Aber auch in Europa ist die Dringlichkeit der Lage längst klar. So warnt der Deutsche Lesben- und Schwulenverband vor den Auswirkungen der Krise besonders auf junge LGBTIQs: Fehlende psychosoziale Versorgung und der unzureichende Ausbau von (Coming-Out)Beratungsstellen würden in der aktuellen Situation vom Wegfall wichtiger Infrastruktur und Begegnungsorte im ehrenamtlichen Bereich ergänzt. Das Fehlen von niederschwelligen Supportgruppen aufgrund der Pandemie könnte sowohl auf die psychische Situation als auch auf die langfristige Entwicklung von jungen LGBTIQ-Personen massiv negative Auswirkungen haben.[2]

Damit zeigt sich, dass die Corona-Pandemie auch in diesem Bereich viele Probleme beschleunigt, vor denen unsere Gesellschaft auch davor schon stand. Denn trotz des wichtigen Einsatzes von NGOs und Beratungsstellen, sowie Einrichtungen der offenen Jugendarbeit in Österreich rund um den Themenkomplex sexuelle Orientierung und Geschlechtsidentität fehlen hierzulande noch immer flächendeckende Beratungsangebote und Netzwerke, um wirklich jedem jungen Menschen in diesem wichtigen Bereich seiner Entwicklung die bestmögliche Unterstützung und Hilfe zukommen zu lassen – bereits bestehende Angebote befinden sich überwiegend im ehrenamtlichen Bereich und erhalten damit kaum bis gar keine Unterstützung durch den Bund. Diesen Mangel gilt es gerade angesichts der aktuellen Lage schnellstmöglich auszugleichen.

 

 

Die unterfertigten Abgeordneten stellen daher folgende

 

 

Anfrage:

 

1.    Welche konkreten Maßnahmen werden Sie angesichts der Pandemie setzen, um auf die besonderen Herausforderungen für junge LGBTIQ-Personen in Österreich zu reagieren? Bitte um detaillierte Antwort.

a.    Welche Budgetmittel werden dazu in welcher Höhe herangezogen?
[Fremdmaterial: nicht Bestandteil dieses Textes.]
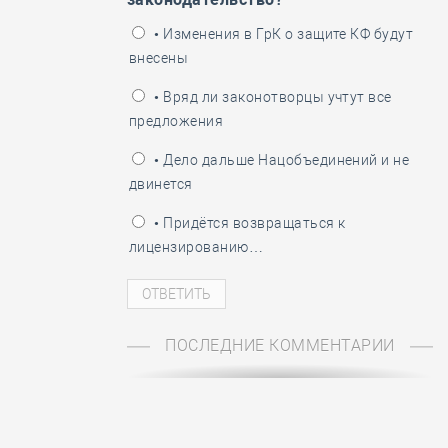
ень пограничника
• Изменения в ГрК о защите КФ будут
внесены
• Вряд ли законотворцы учтут все
предложения
• Дело дальше Нацобъединений и не
двинется
• Придётся возвращаться к
лицензированию…
ПОСЛЕДНИЕ КОММЕНТАРИИ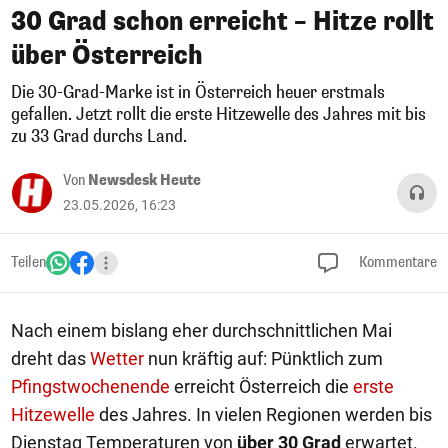
30 Grad schon erreicht – Hitze rollt
über Österreich
Die 30-Grad-Marke ist in Österreich heuer erstmals
gefallen. Jetzt rollt die erste Hitzewelle des Jahres mit bis
zu 33 Grad durchs Land.
Von
Newsdesk Heute
23.05.2026, 16:23
Teilen
Kommentare
Nach einem bislang eher durchschnittlichen Mai
dreht das
Wetter
nun kräftig auf: Pünktlich zum
Pfingstwochenende
erreicht Österreich die
erste
Hitzewelle
des Jahres. In vielen Regionen werden bis
Dienstag Temperaturen von
über 30 Grad
erwartet.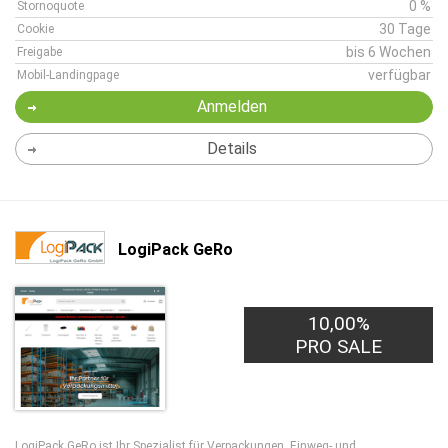
0 %
Stornoquote
30 Tage
Cookie
bis 6 Wochen
Freigabe
verfügbar
Mobil-Landingpage
Anmelden
Details
LogiPack GeRo
10,00%
PRO SALE
LogiPack GeRo ist Ihr Spezialist für Verpackungen, Einweg- und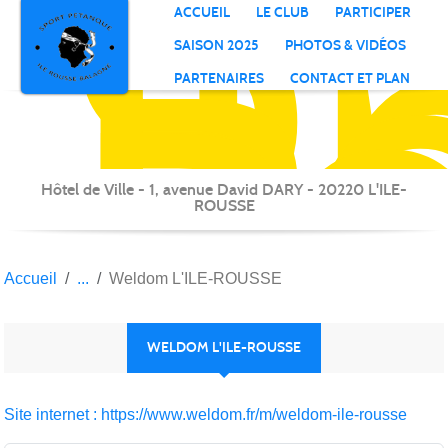
S
P
Il
R
Panneau de gestion des cookies
ACCUEIL
LE CLUB
PARTICIPER
B
SAISON 2025
PHOTOS & VIDÉOS
PARTENAIRES
CONTACT ET PLAN
Hôtel de Ville - 1, avenue David DARY - 20220 L'ILE-
ROUSSE
Accueil
Weldom L'ILE-ROUSSE
WELDOM L'ILE-ROUSSE
Site internet : https://www.weldom.fr/m/weldom-ile-rousse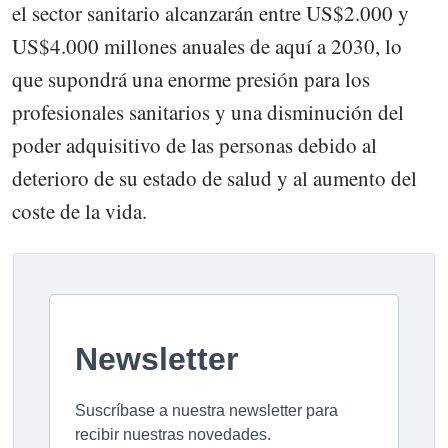
el sector sanitario alcanzarán entre US$2.000 y
US$4.000 millones anuales de aquí a 2030, lo
que supondrá una enorme presión para los
profesionales sanitarios y una disminución del
poder adquisitivo de las personas debido al
deterioro de su estado de salud y al aumento del
coste de la vida.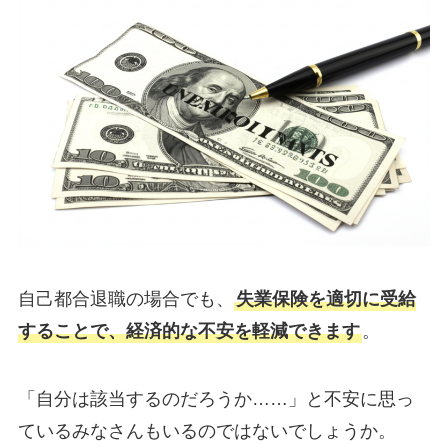
自己都合退職の場合でも、
失業保険を適切に受給
することで、経済的な不安を軽減できます
。
「自分は該当するのだろうか……」と不安に思っ
ているみなさんもいるのではないでしょうか。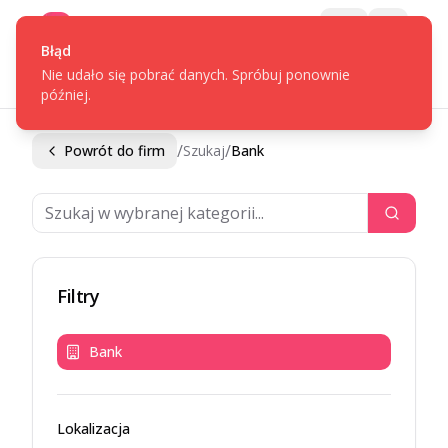
Gotpage
Menu
Błąd
Nie udało się pobrać danych. Spróbuj ponownie
później.
/
/
Powrót do firm
Szukaj
Bank
Filtry
Bank
Lokalizacja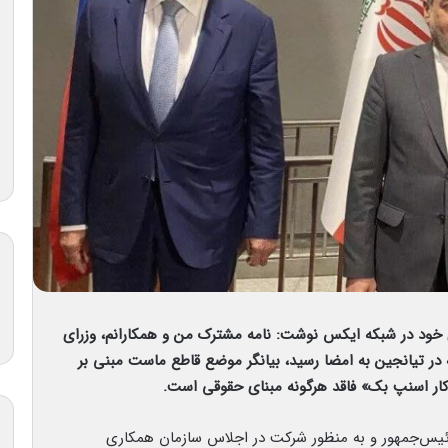
ری خود در شبکه ایکس نوشت: نامه مشترک من و همکارانم، وزرای
در تیانجین به امضا رسید، بیانگر موضع قاطع ماست مبنی بر
کار اسنپ بک» فاقد هرگونه مبنای حقوقی است.
ئیس‌جمهور و به منظور شرکت در اجلاس سازمان همکاری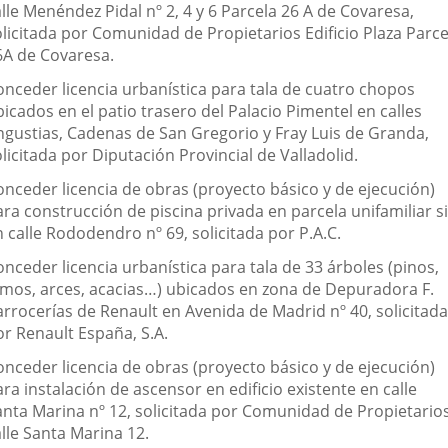
lle Menéndez Pidal nº 2, 4 y 6 Parcela 26 A de Covaresa,
olicitada por Comunidad de Propietarios Edificio Plaza Parce
6A de Covaresa.
onceder licencia urbanística para tala de cuatro chopos
icados en el patio trasero del Palacio Pimentel en calles
ngustias, Cadenas de San Gregorio y Fray Luis de Granda,
licitada por Diputación Provincial de Valladolid.
onceder licencia de obras (proyecto básico y de ejecución)
ra construcción de piscina privada en parcela unifamiliar s
 calle Rododendro nº 69, solicitada por P.A.C.
nceder licencia urbanística para tala de 33 árboles (pinos,
lmos, arces, acacias…) ubicados en zona de Depuradora F.
arrocerías de Renault en Avenida de Madrid nº 40, solicitada
or Renault España, S.A.
onceder licencia de obras (proyecto básico y de ejecución)
ra instalación de ascensor en edificio existente en calle
anta Marina nº 12, solicitada por Comunidad de Propietario
lle Santa Marina 12.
b.    Gibt es hierzu auch Gespräche mit anderen Ministerien? Wenn ja mit wem? Wenn nein, warum nicht?

2.    Welche konkreten Projekte, die bisher keine Förderung seitens Ihres Ministeriums erhalten haben, werden Sie angesichts der aktuellen Situation unterstützen, um auf die besonderen Herausforderungen für junge LGBTIQ-Personen in Österreich zu reagieren?

a.    Welche Budgetmittel werden dazu in welcher Höhe herangezogen?

3.    Welche konkreten Projekte zur Beratung und Betreuung junger LGBTIQ-Personen wurden durch Ihr Ministerium (bzw. die vorangegangen zuständigen Bundesministerien) in den letzten fünf Jahren gefördert? Bitte um Aufgliederung nach Jahr, Projekt und Budgetmittel.

4.    Welche konkreten Projekte im Bereich Transidentität wurden durch Ihr Ministerium (bzw. die vorangegangen zuständigen Bundesministerien) in den letzten fünf Jahren gefördert? Bitte um Aufgliederung nach Jahr, Projekt und Budgetmittel.

5.    Ist geplant, seitens Ihres Ministeriums eine wissenschaftliche Grundlage zur Situation junger LGBTIQ-Personen, ähnlich der vom deutschen Familienministerium bereits 2015 in Auftrag gegebenen Studie „Coming Out und dann …?!“, erarbeiten zu lassen?

a.    Wenn ja, wann und von wem wird eine solche Studie erstellt?

b.    Wenn nein, warum nicht? Bitte begründen Sie Ihre Antwort.

6.    Ist geplant, seitens Ihres Ministeriums eigene niederschwellige Fördermöglichkeiten zur Unterstützung regionaler Projekte zur Beratung und Betreuung junger LGBTIQ-Personen zu schaffen?

a.    Wenn ja, wann und wie werden solche Fördermöglichkeiten geschaffen werden?

b.    Wenn nein, warum nicht? Bitte begründen Sie Ihre Antwort.

7.    Welche Projekte sind in den kommenden Jahren geplant, um LGBTIQ-Personen zu unterstützen? Bitte um Aufschlüsselung der Projekte und Budgetmittel, sowie deren Zeitplan.